You know, just stuff like that.
*A hearty thank you to Confused and tabloidman for letting me know that this comic was based on the short story "The Rocking-Horse Winner" by D.H. Lawrence. It's available online in its entirety here if you want to ensure that your Halloween is just a bit more haunting.
13 comments:
I totally did the no book in the room, covers up to protect against vampires thing. And I can one-up you, I think. After watching Jaws, I refused to let any limbs hang over the edges of my bed. Because, naturally, if they did they would be bitten off by the giant, man-eating shark...swimming in my bedroom. It still feels unnatural when I sleep exposed. Oh, and then after reading/watching Jurassic Park, I still think raptors will eat me if I'm walking down dark streets alone at night. I'm 18.
Hee! You reminded me of something the mister once told me:
Back in the 70s, his parents had blue carpeting throughout most of the main floor of their house. After seeing just the *commercials* for Jaws, he used to race as quickly as he could across the carpeting when he had to get from point A to point B, because he was convinced that sharks lived beneath their sea of blue carpeting. Of course, he was about six at the time, so I think you still have him beat. Heh.

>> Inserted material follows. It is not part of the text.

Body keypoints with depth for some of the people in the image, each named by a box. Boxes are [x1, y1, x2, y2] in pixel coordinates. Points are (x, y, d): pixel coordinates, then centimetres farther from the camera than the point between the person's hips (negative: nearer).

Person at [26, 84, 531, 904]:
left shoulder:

Standing behind a lecturn in front of a crowd is quite similar to having your face ripped off by a wolverine, I think. Well, 'face' in the symbolic sense and I would add to that, your dignity. At least that's been my experience in academia.
Christine was one of those books you read at someone else's summer cottage (I did, anyway) and it was Godsake amazing.

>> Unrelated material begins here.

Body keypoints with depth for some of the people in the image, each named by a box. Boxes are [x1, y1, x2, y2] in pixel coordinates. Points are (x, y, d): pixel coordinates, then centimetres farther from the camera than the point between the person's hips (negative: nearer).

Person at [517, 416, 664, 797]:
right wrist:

Yes, Mr. King. But what about the Dark Tower series?
I read 52 books back in 2001. I read one book for every week and it was NOT easy but it was fun and I felt great about it. You can read about it in my first diary at
http://poetical.diaryland.com/52Books.html
Good luck!
I am also freeked out by "The Rocking-horse Winner" by D.H. Lawrence, as it puts a sick and depressed feeling in my stomach everytime I read it.

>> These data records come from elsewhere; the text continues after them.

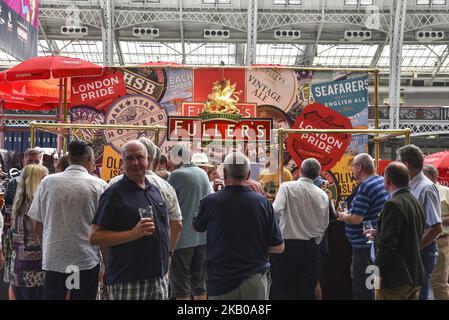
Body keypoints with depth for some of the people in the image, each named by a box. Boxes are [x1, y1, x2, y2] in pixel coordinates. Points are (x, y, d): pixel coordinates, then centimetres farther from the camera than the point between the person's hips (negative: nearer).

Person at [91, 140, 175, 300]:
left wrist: (165, 267, 16)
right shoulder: (114, 193, -7)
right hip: (126, 282, -6)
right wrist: (133, 234, -21)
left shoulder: (155, 190, 12)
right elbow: (95, 236, -12)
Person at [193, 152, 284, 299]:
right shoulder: (262, 202, -9)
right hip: (256, 280, 1)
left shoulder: (210, 201, -13)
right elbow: (278, 247, -3)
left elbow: (197, 227, 10)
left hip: (221, 281, -1)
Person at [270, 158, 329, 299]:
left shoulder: (287, 187, -8)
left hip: (288, 244, -3)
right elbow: (324, 224, 10)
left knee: (282, 288, 3)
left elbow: (276, 210, -21)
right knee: (307, 289, 10)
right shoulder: (323, 195, 3)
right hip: (311, 246, 4)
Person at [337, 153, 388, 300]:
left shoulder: (365, 187, -19)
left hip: (365, 245, -10)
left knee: (362, 290, -1)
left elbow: (356, 219, -24)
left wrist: (343, 216, -4)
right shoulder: (382, 181, 10)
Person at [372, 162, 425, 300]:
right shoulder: (416, 203, 10)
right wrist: (378, 233, 24)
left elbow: (387, 244, -22)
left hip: (395, 279, -9)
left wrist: (378, 273, -14)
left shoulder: (393, 204, -18)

Ah, "The Rocking-horse Winner".... My Grade 12 teacher made us read that for English class, thus cementing the unnerving image of little boys rocking, rocking, rocking to the beat of Beelzebub in our very souls forever. I wonder if he secretly hated us all?
Oh, maaaaan. Thanks A LOT for telling me the author and title, guys. Because, knowing that, I of course had to search for it and read it online, and now I'm going to lie awake tonight thinking about it.
Did I already say THANKS A LOT?
I had to read that one in university; I'm surprised you didn't. When I started to read it I even thought I'd written a paper on it, but that was "Odor of Chrysanthemums."
But that's not why I'm here. I DEMAND PHOTOS OF YOUR CHILD IN HIS HALLOWE'EN COSTUME.
For my money "It" and "Pet Semetary" [sic] were the two scariest books I've ever read.
My secret shame is that I really enjoy reading Stephen King books.
As he would say (in Christine, I think, in the voice of either Arnie or the guy Arnie bought the car from)
"It's got a good beat, Dick, and you can dance to it."
I have watched only one horror movie from beginning to end in my (admittedly short) life so far. I saw a commercial for 28 Days Later and didn't sleep for three nights. So I watched Gothika at my friend's house a couple of years ago and then had to drive home alone in the dark around 1 in the morning, and I found that I couldn't look in the rearview mirror because flaming schoolgirl would be in the back seat, and I couldn't watch the road because flaming schoolgirl would be in the road waiting to possess me and turn me into a vengeful murderess. Solution? I drove almost all the way home with my eyes closed, only excepting turning corners. (Thank God I knew the route well.) I have no idea why I am not wrapped around a tree in the middle of a field somewhere.